==== Task data ====

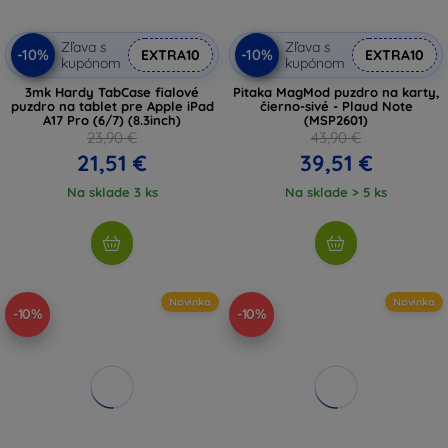
Zľava s
Zľava s
-10%
-10%
EXTRA10
EXTRA10
kupónom
kupónom
3mk Hardy TabCase fialové
Pitaka MagMod puzdro na karty,
puzdro na tablet pre Apple iPad
čierno-sivé - Plaud Note
A17 Pro (6/7) (8.3inch)
(MSP2601)
23,90 €
43,90 €
21,51 €
39,51 €
Na sklade 3 ks
Na sklade > 5 ks
Novinka
Novinka
-10%
-10%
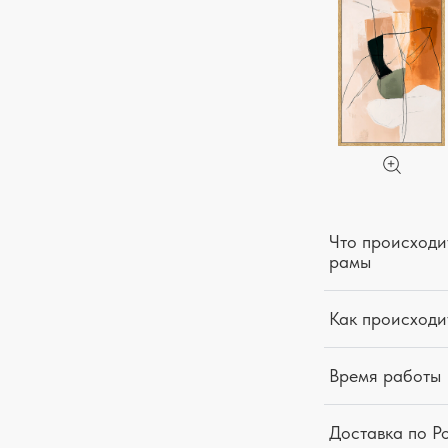
Что происходит
рамы
Как происходи
Время работы
Доставка по Р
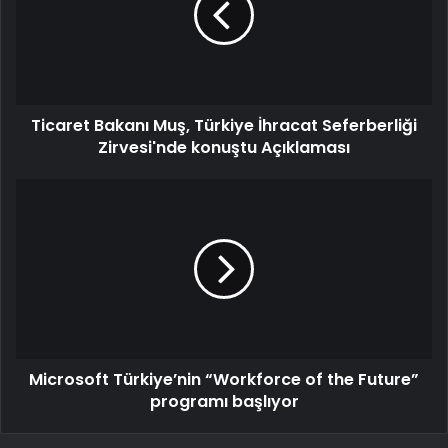
Ticaret Bakanı Muş, Türkiye İhracat Seferberliği
Zirvesi'nde konuştu Açıklaması
Microsoft Türkiye’nin “Workforce of the Future”
programı başlıyor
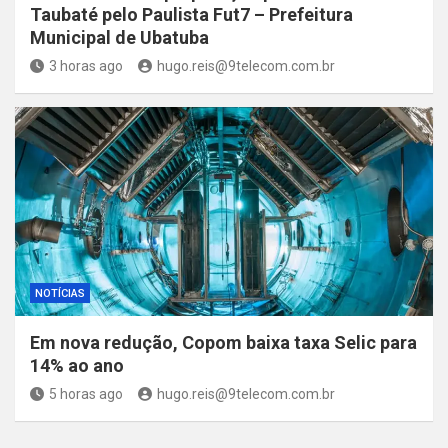
Taubaté pelo Paulista Fut7 – Prefeitura
Municipal de Ubatuba
3 horas ago
hugo.reis@9telecom.com.br
NOTÍCIAS
Em nova redução, Copom baixa taxa Selic para
14% ao ano
5 horas ago
hugo.reis@9telecom.com.br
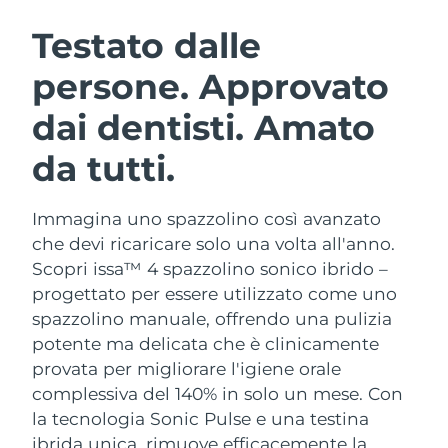
ROUTINE BEAUTY SVEDESI
Austria
Consegna stimata
8/10/26
Testato dalle
persone. Approvato
Bahrein
Consegna stimata
8/11/26
dai dentisti. Amato
Detersione viso
Lifting viso
Belgio
Consegna stimata
8/10/26
LUNA™ 4 pacchetto
BEAR™ 2 pacchetto
da tutti.
Bermuda
Consegna stimata
8/16/26
Anti-aging massage
Microcurrent toning
Immagina uno spazzolino così avanzato
Bosnia ed
Consegna stimata
8/13/26
Idratazione
Igiene orale
Erzegovina
che devi ricaricare solo una volta all'anno.
LUNA™ 4 Plus
BEAR™ 2 go
Scopri issa™ 4 spazzolino sonico ibrido –
UFO™ 3 pacchetto
issa™ 4
Massage, LED heating
Microcurrent toning on-the-go
Brunei
Consegna stimata
8/15/26
progettato per essere utilizzato come uno
TRATTAMENTI ANTI-AGE FAQ™
Deep facial hydration
Hybrid silicone sonic toothbrush
spazzolino manuale, offrendo una pulizia
Bulgaria
Consegna stimata
8/10/26
potente ma delicata che è clinicamente
NEW
LUNA™ 4 Men
BEAR™ 2 eyes & lips
UFO™ 3 LED
provata per migliorare l'igiene orale
issa™ 4 plus
Canada
For men, anti-aging massage
Microcurrent line smoothing device
Consegna stimata
8/14/26
complessiva del 140% in solo un mese. Con
Near-infrared and red light therapy
Smart hybrid silicone sonic toothbrush
device
Anti-age
Trattamenti LED
la tecnologia Sonic Pulse e una testina
Cile
Consegna stimata
8/14/26
ibrida unica, rimuove efficacemente la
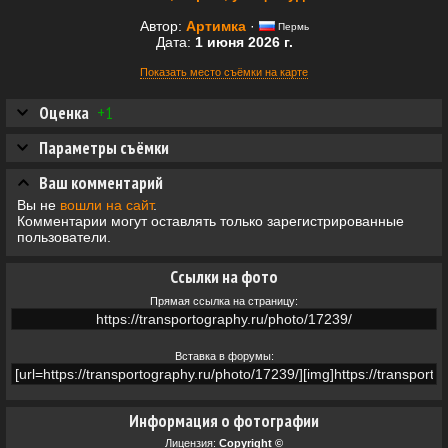
Автор:
Артимка
·
Пермь
Дата:
1 июня 2026 г.
Показать место съёмки на карте
Оценка
+1
Параметры съёмки
Ваш комментарий
Вы не
вошли на сайт
.
Комментарии могут оставлять только зарегистрированные
пользователи.
Ссылки на фото
Прямая ссылка на страницу:
Вставка в форумы:
Информация о фотографии
Лицензия:
Copyright ©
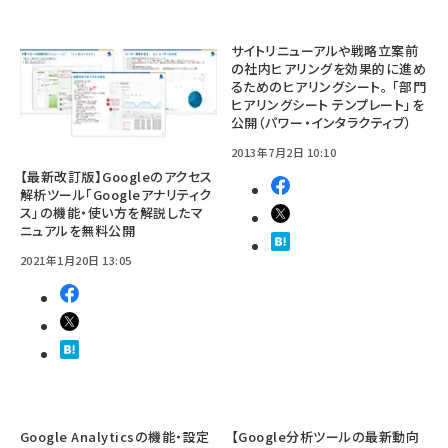
サイトリニューアルや戦略立案前
の社内ヒアリングを効果的に進め
るためのヒアリングシート。 「部門
ヒアリングシート テンプレート」を
公開（パワー・インタラクティブ）
2013年7月2日 10:10
【最新改訂版】Googleのアクセス
解析ツール「Googleアナリティク
ス」の機能・使い方を解説したマ
ニュアルを無料公開
2021年1月20日 13:05
Google Analyticsの機能・設定
【Google分析ツールの最新動向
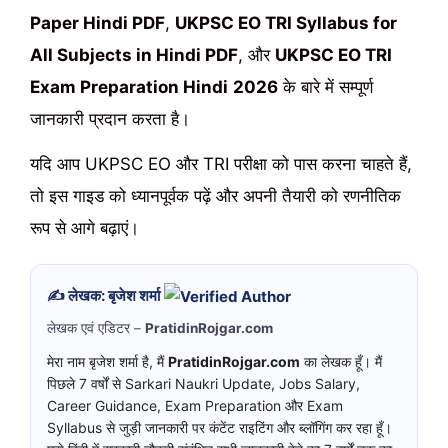
Paper Hindi PDF
,
UKPSC EO TRI Syllabus for
All Subjects in Hindi PDF
, और
UKPSC EO TRI
Exam Preparation Hindi
2026
के बारे में सम्पूर्ण
जानकारी प्रदान करता है।
यदि आप UKPSC EO और TRI परीक्षा को पास करना चाहते हैं,
तो इस गाइड को ध्यानपूर्वक पढ़ें और अपनी तैयारी को रणनीतिक
रूप से आगे बढ़ाएं।
✍️ लेखक: बृजेश शर्मा
लेखक एवं एडिटर –
PratidinRojgar.com
मेरा नाम बृजेश शर्मा है, मैं
PratidinRojgar.com
का लेखक हूँ। मैं
पिछले 7 वर्षों से Sarkari Naukri Update, Jobs Salary,
Career Guidance, Exam Preparation और Exam
Syllabus से जुड़ी जानकारी पर कंटेंट राइटिंग और ब्लॉगिंग कर रहा हूँ।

====

● Required action: Reproduce every line of text in the data above verbatim and in the same order, leaving out the images.

● Solution:
Zľava s
Zľava s
-10%
-10%
EXTRA10
EXTRA10
kupónom
kupónom
3mk Hardy TabCase fialové
Pitaka MagMod puzdro na karty,
puzdro na tablet pre Apple iPad
čierno-sivé - Plaud Note
A17 Pro (6/7) (8.3inch)
(MSP2601)
23,90 €
43,90 €
21,51 €
39,51 €
Na sklade 3 ks
Na sklade > 5 ks
Novinka
Novinka
-10%
-10%
Что происходит
рамы
Как происходи
Время работы
Доставка по Р
Ticaret Bakanı Muş, Türkiye İhracat Seferberliği
Zirvesi'nde konuştu Açıklaması
Microsoft Türkiye’nin “Workforce of the Future”
programı başlıyor
Taubaté pelo Paulista Fut7 – Prefeitura
Municipal de Ubatuba
3 horas ago
hugo.reis@9telecom.com.br
NOTÍCIAS
Em nova redução, Copom baixa taxa Selic para
14% ao ano
5 horas ago
hugo.reis@9telecom.com.br
ROUTINE BEAUTY SVEDESI
Austria
Consegna stimata
8/10/26
Testato dalle
persone. Approvato
Bahrein
Consegna stimata
8/11/26
dai dentisti. Amato
Detersione viso
Lifting viso
Belgio
Consegna stimata
8/10/26
LUNA™ 4 pacchetto
BEAR™ 2 pacchetto
da tutti.
Bermuda
Consegna stimata
8/16/26
Anti-aging massage
Microcurrent toning
Immagina uno spazzolino così avanzato
Bosnia ed
Consegna stimata
8/13/26
Idratazione
Igiene orale
Erzegovina
che devi ricaricare solo una volta all'anno.
LUNA™ 4 Plus
BEAR™ 2 go
Scopri issa™ 4 spazzolino sonico ibrido –
UFO™ 3 pacchetto
issa™ 4
Massage, LED heating
Microcurrent toning on-the-go
Brunei
Consegna stimata
8/15/26
progettato per essere utilizzato come uno
TRATTAMENTI ANTI-AGE FAQ™
Deep facial hydration
Hybrid silicone sonic toothbrush
spazzolino manuale, offrendo una pulizia
Bulgaria
Consegna stimata
8/10/26
potente ma delicata che è clinicamente
NEW
LUNA™ 4 Men
BEAR™ 2 eyes & lips
UFO™ 3 LED
provata per migliorare l'igiene orale
issa™ 4 plus
Canada
For men, anti-aging massage
Microcurrent line smoothing device
Consegna stimata
8/14/26
complessiva del 140% in solo un mese. Con
Near-infrared and red light therapy
Smart hybrid silicone sonic toothbrush
device
Anti-age
Trattamenti LED
la tecnologia Sonic Pulse e una testina
Cile
Consegna stimata
8/14/26
ibrida unica, rimuove efficacemente la
Автор:
Артимка
·
Пермь
Дата:
1 июня 2026 г.
Показать место съёмки на карте
Оценка
+1
Параметры съёмки
Ваш комментарий
Вы не
вошли на сайт
.
Комментарии могут оставлять только зарегистрированные
пользователи.
Ссылки на фото
Прямая ссылка на страницу:
Вставка в форумы:
Информация о фотографии
Лицензия:
Copyright ©
サイトリニューアルや戦略立案前
の社内ヒアリングを効果的に進め
るためのヒアリングシート。 「部門
ヒアリングシート テンプレート」を
公開（パワー・インタラクティブ）
2013年7月2日 10:10
【最新改訂版】Googleのアクセス
解析ツール「Googleアナリティク
ス」の機能・使い方を解説したマ
ニュアルを無料公開
2021年1月20日 13:05
Google Analyticsの機能・設定
【Google分析ツールの最新動向
Paper Hindi PDF
,
UKPSC EO TRI Syllabus for
All Subjects in Hindi PDF
, और
UKPSC EO TRI
Exam Preparation Hindi
2026
के बारे में सम्पूर्ण
जानकारी प्रदान करता है।
यदि आप UKPSC EO और TRI परीक्षा को पास करना चाहते हैं,
तो इस गाइड को ध्यानपूर्वक पढ़ें और अपनी तैयारी को रणनीतिक
रूप से आगे बढ़ाएं।
✍️ लेखक: बृजेश शर्मा
लेखक एवं एडिटर –
PratidinRojgar.com
मेरा नाम बृजेश शर्मा है, मैं
PratidinRojgar.com
का लेखक हूँ। मैं
पिछले 7 वर्षों से Sarkari Naukri Update, Jobs Salary,
Career Guidance, Exam Preparation और Exam
Syllabus से जुड़ी जानकारी पर कंटेंट राइटिंग और ब्लॉगिंग कर रहा हूँ।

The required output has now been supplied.